49

De nachttrein van Caïro naar Aswan

TERWIJL DE TREIN DOOR HET DONKER DENDERDE EN ZICH EEN WEG baande tussen de Nijl-corridor en de woestijn, zat Ben in gedachten verzonken op het bovenste bed in de tweepersoons slaapcoupé die hij met Kirby deelde. Hij hoorde het zachte, ritmische snurken van de historicus op het onderste bed, dat zich vermengde met het gestage ratelen van wielen op rails.
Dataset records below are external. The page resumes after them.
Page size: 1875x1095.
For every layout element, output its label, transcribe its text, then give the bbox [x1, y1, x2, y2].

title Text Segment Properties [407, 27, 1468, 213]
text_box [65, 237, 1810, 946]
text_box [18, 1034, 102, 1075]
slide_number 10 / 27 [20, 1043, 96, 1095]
Hij was nog volledig gekleed en hoewel zijn lichaam naar slaap hunkerde, kon hij zijn rusteloze geest maar niet uitschakelen.

De nachtexpres was nog geen uur geleden uit Caïro vertrokken, maar het leek weken. De tijd verstreek zo langzaam, dat het bijna was alsof ze met opzet wreed was. Zeven dagen om zijn taak te volbrengen en de derde dag zou dadelijk aanbreken. Nu hij de eerstkomende uren niets anders kon doen dan wachten en piekeren, confronteerde het slopende nietsdoen hem met zijn duisterste gedachten en angsten.
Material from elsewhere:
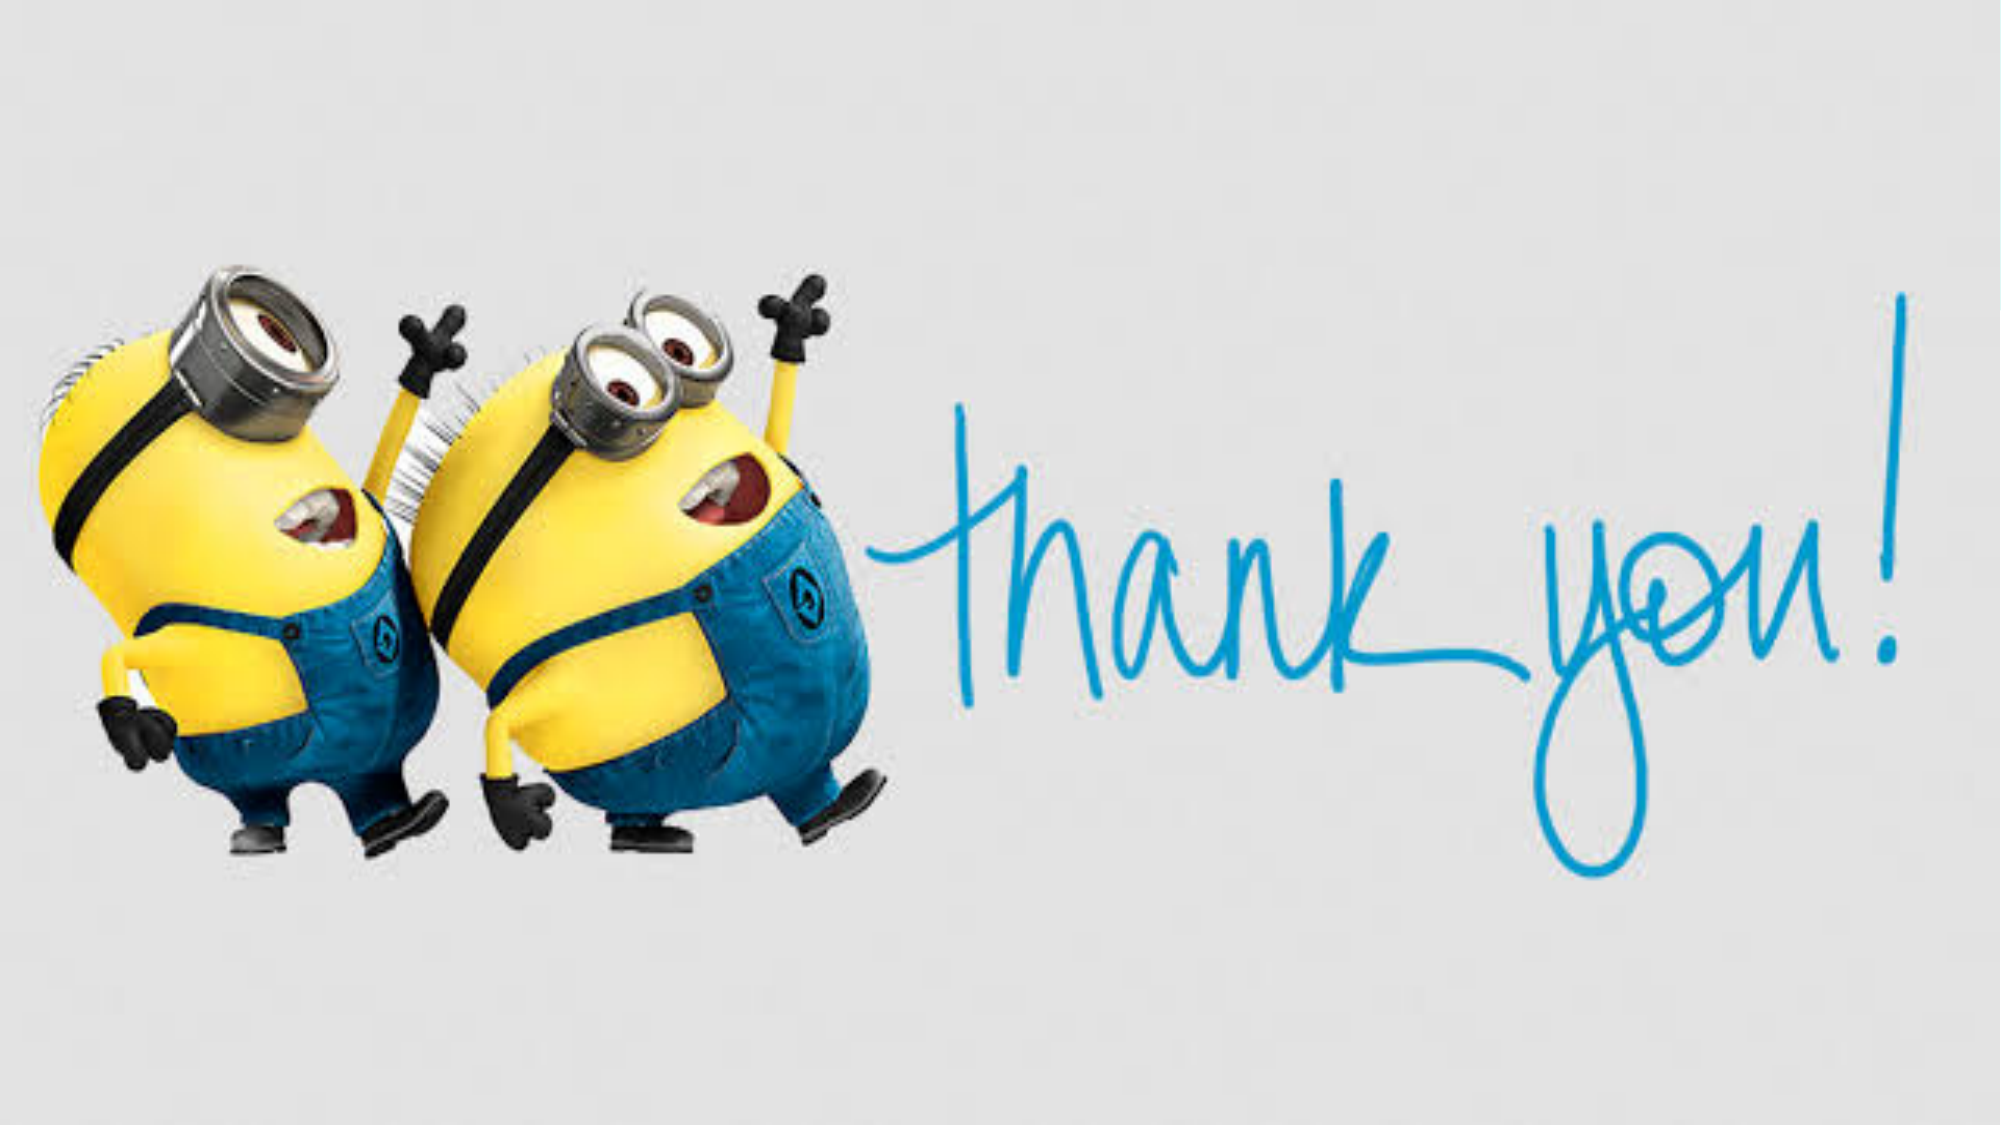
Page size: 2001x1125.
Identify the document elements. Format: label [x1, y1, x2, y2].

list [0, 0, 2000, 1125]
Hij dacht na over de gebeurtenissen van de afgelopen dagen. Hij had veel bereikt, maar hij had nog een heel eind te gaan en wist niet wat hem aan het eind van de weg te wachten stond. Kwam hij er dichterbij? Het was gewoon niet te zeggen. Dat was het ergst van alles.

Plotseling tot actie aangezet klauterde hij de ladder af, pakte zijn portefeuille en verliet de coupé. In de smalle, door tl-buizen verlichte gang rechts van de slaapwagon passeerde hij een bewaker in uniform en een man in burgerkleren die de uitstraling had van een politieagent. Ben zag de bobbel van een verborgen pistool op zijn heup. Er was waarschijnlijk een afzonderlijke bewakingswagon aan de voorkant van de trein, met nog drie of vier rechercheurs in burger om toeristen te beschermen tegen terreuraanslagen.
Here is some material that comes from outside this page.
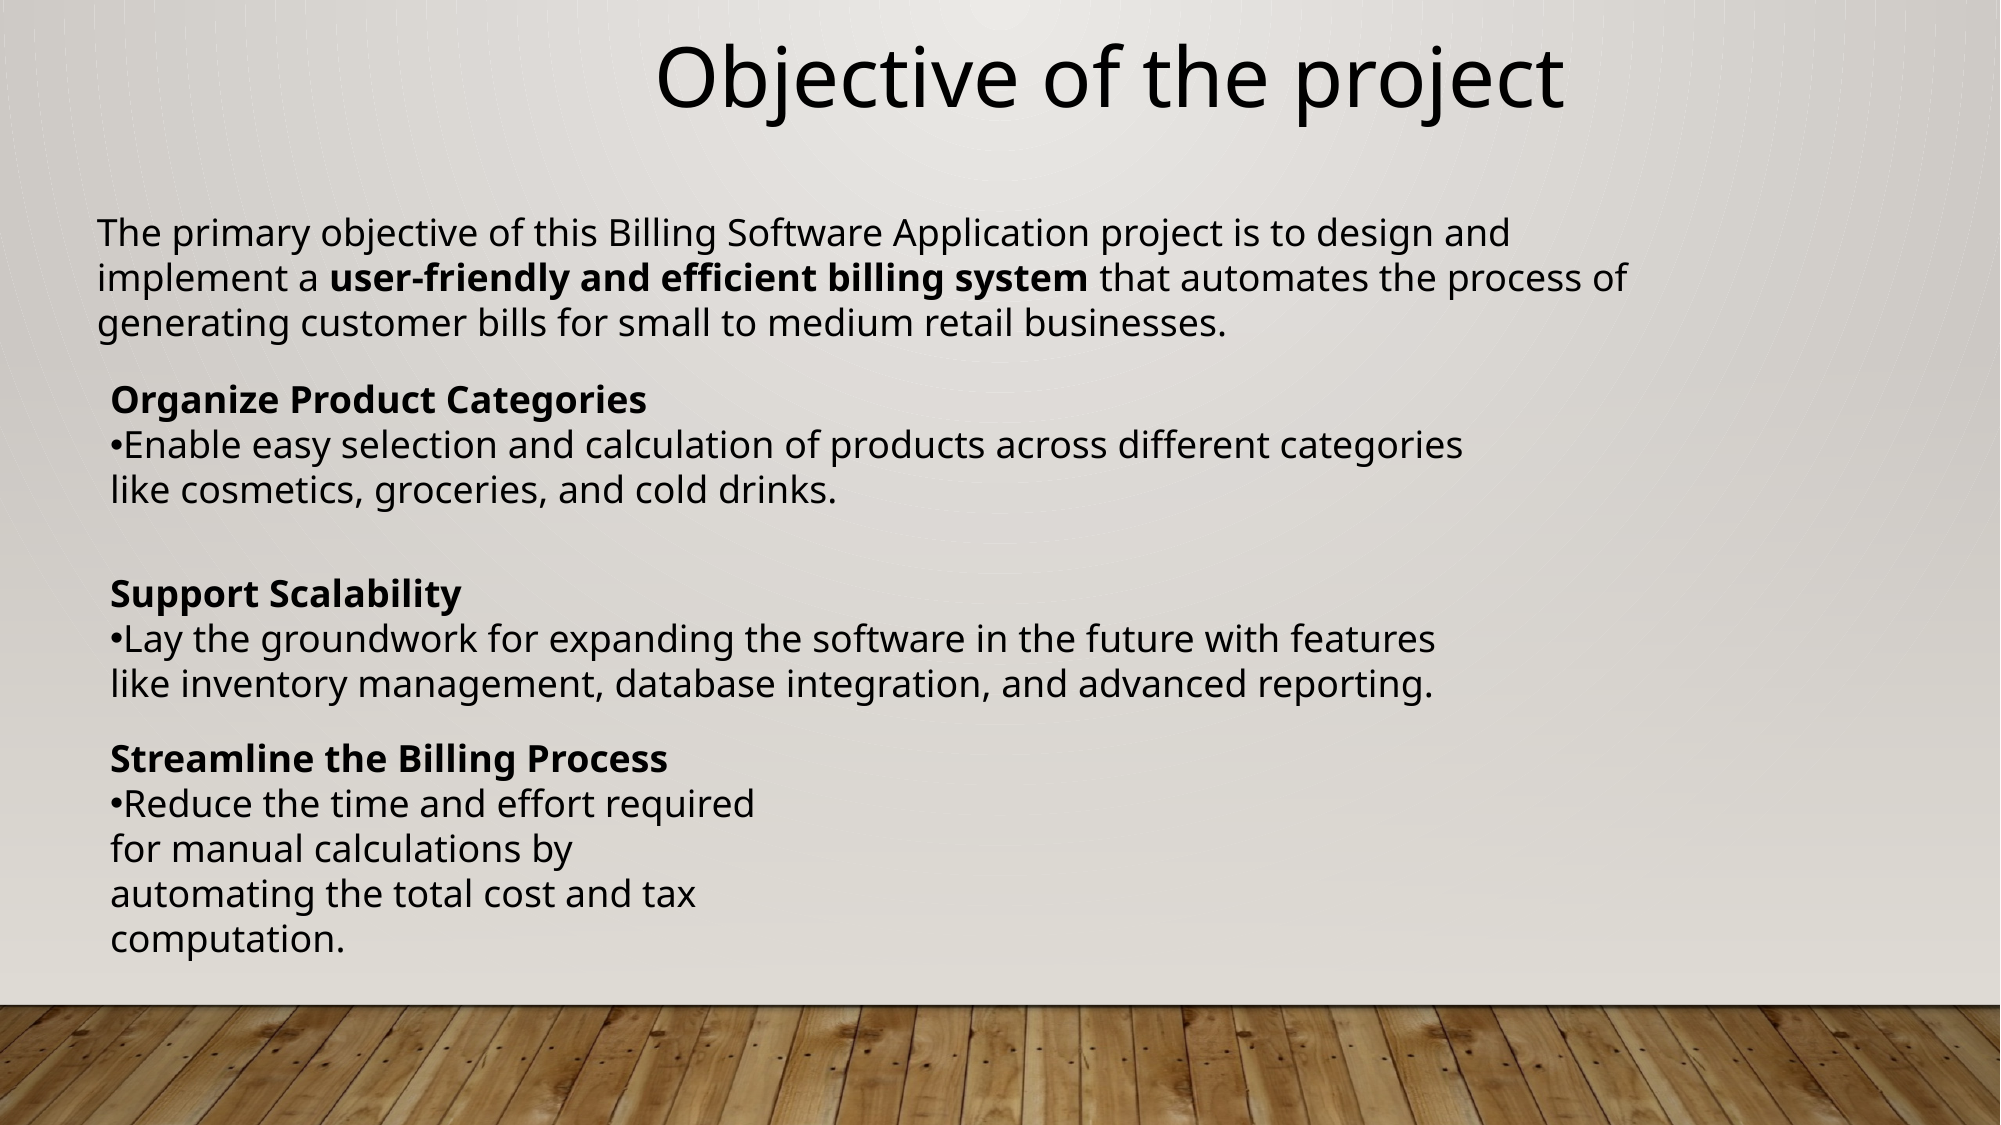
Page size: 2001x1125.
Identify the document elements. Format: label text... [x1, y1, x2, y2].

Enkele meters verderop in de gang trilde Bens telefoon en hij viste hem uit zijn zak.

Het was Paxton en hij kwam meteen ter zake. ‘Heb je hem gevonden?’

‘Ik weet waar hij is,’ antwoordde Ben met gedempte stem.

‘Goed zo. Je boekt vooruitgang. Ik wist wel dat je me niet zou teleurstellen.’

‘Als hij er tenminste is,’ voegde Ben eraan toe. ‘Als hij al bestaat en niet is leeggeplunderd door Soedanese milities of bedoeïenen of iemand die er de afgelopen dertig en nog wat eeuwen op is gestuit. Het is een enorme gok.’

‘Hoop maar dat je hem vindt,’ zei Paxton. ‘Je weet wat er gebeurt als je met lege handen terugkomt.’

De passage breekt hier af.